Albright realizes that the Middle East will not be solved on her watch. She has enough worrisome items on her plate without diverting her energies trying to solve an issue that cannot be solved. She is saying, "Listen, boys, I am a busy woman. I don't have time to run out here and hold hands and give endless pep talks. If you want to maintain this permanently unstable status quo, have at it. However, if you both decide to get serious about pursuing peace, then I'm available." She wants the parties to behave as "necessary partners", a quantum leap under existing circumstances.

Where does all of this leave the world? Peace in the Middle East is no closer than in the pre-Oslo era. There are neither the leaders or the proposals to craft a peace of trustworthy acceptance. There is even a risk that with the conflict perceived as intractable, and now that there is no prospect of superpower confrontation over the issue, the Arab-Israeli dispute will recede from the world agenda and be left to deteriorate indefinitely.

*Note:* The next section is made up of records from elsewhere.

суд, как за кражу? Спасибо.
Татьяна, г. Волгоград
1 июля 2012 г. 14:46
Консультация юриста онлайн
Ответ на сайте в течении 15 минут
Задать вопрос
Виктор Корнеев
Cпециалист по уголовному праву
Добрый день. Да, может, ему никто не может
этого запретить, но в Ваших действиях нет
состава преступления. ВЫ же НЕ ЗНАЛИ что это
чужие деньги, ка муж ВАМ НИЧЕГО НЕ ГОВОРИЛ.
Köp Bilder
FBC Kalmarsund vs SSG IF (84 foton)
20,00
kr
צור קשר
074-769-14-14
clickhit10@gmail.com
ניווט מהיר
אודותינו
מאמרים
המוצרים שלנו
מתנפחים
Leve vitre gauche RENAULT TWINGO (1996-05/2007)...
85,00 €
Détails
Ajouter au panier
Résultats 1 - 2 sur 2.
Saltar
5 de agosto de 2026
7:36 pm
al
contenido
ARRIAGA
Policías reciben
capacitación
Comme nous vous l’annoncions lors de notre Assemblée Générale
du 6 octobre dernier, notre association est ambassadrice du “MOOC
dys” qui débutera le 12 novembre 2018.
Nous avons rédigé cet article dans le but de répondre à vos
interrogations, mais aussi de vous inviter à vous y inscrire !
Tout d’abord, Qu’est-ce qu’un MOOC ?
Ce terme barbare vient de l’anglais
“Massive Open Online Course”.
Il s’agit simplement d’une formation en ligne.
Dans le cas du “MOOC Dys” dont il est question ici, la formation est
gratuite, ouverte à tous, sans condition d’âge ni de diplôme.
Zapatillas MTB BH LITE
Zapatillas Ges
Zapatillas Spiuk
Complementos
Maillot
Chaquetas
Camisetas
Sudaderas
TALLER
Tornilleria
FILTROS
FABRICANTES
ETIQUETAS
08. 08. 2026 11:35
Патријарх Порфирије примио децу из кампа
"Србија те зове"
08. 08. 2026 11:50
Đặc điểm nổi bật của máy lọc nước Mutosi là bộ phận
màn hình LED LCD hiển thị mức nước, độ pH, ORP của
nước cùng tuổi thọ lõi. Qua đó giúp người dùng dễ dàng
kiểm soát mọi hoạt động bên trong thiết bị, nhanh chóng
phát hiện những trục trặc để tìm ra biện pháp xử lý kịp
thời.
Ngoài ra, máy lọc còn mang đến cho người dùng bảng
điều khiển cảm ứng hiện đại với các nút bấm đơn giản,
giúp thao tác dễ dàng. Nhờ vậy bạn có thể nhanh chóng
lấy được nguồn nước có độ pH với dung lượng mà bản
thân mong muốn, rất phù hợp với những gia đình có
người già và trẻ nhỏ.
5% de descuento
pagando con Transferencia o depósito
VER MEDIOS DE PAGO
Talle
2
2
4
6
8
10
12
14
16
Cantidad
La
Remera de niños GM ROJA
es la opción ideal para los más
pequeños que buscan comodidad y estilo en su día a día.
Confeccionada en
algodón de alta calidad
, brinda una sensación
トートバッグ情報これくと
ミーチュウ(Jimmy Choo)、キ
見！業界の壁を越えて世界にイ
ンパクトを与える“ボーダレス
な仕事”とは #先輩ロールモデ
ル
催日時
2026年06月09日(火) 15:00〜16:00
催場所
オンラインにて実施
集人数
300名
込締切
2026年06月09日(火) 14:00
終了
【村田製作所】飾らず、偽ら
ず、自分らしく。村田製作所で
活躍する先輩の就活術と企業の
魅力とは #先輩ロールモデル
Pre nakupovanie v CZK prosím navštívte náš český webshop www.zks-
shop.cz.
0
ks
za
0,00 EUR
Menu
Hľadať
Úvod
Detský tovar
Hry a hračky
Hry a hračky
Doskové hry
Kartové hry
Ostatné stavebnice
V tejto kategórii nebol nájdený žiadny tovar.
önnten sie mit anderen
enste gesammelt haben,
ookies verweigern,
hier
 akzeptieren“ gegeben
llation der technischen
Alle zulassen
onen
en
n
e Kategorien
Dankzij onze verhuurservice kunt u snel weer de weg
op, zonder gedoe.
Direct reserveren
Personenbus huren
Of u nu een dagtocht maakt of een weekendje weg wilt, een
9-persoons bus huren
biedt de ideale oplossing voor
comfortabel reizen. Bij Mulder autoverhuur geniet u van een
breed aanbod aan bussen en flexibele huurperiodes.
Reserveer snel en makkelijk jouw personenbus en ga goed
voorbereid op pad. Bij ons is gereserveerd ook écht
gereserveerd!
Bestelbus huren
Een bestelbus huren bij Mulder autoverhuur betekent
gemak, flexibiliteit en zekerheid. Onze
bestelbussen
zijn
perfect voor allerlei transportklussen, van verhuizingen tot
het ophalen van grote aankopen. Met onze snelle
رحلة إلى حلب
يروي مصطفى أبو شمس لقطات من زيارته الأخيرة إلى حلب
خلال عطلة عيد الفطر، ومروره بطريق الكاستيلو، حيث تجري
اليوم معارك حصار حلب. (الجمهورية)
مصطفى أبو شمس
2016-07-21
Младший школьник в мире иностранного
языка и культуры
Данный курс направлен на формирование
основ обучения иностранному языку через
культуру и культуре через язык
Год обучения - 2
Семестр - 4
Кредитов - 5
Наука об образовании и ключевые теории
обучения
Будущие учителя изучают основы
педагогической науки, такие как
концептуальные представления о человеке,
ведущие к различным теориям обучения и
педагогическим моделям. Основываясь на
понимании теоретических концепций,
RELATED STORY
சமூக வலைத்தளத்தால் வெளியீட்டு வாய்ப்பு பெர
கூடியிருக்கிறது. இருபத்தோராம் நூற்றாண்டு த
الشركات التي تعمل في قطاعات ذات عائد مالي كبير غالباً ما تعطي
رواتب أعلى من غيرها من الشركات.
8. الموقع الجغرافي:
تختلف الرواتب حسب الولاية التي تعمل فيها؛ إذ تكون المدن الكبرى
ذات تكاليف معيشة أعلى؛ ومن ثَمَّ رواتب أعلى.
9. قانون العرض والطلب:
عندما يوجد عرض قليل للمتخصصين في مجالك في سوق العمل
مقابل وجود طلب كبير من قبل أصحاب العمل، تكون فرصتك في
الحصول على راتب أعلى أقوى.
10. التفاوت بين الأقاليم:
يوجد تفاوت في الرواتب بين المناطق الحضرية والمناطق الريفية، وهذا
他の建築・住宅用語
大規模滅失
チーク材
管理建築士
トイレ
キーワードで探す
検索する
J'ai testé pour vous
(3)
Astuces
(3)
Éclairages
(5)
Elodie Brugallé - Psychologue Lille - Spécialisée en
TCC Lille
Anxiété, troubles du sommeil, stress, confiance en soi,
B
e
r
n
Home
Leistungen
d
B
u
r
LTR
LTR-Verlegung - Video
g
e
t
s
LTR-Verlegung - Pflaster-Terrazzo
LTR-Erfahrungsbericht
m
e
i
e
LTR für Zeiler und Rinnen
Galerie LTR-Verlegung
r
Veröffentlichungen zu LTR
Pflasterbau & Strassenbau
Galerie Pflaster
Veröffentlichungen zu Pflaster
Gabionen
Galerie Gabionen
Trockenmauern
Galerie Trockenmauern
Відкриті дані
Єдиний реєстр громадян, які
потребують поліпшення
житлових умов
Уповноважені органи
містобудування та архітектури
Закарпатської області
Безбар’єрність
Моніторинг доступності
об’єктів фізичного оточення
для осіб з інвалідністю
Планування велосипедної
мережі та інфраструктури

If Israel builds new settlements or performs some other act of provocation, terroristic retaliation is assured. There is an ample supply of suicidal bomb runners. Netanyahu may do his best to play a cool hand, but a large portion of his political support does not favor fruitful negotiations. Indeed, the prime minister just announced that he would build 200 new homes for settlers and vowed that the Jewish presence in the West Bank would grow.

Absent the will and the way, we once again pray for time in the Mideast. That is all that we have going for us. That has been the history of the Middle East for more than half a century.

~Tom Eagleton of St. Louis is a former U.S. senator from Missouri.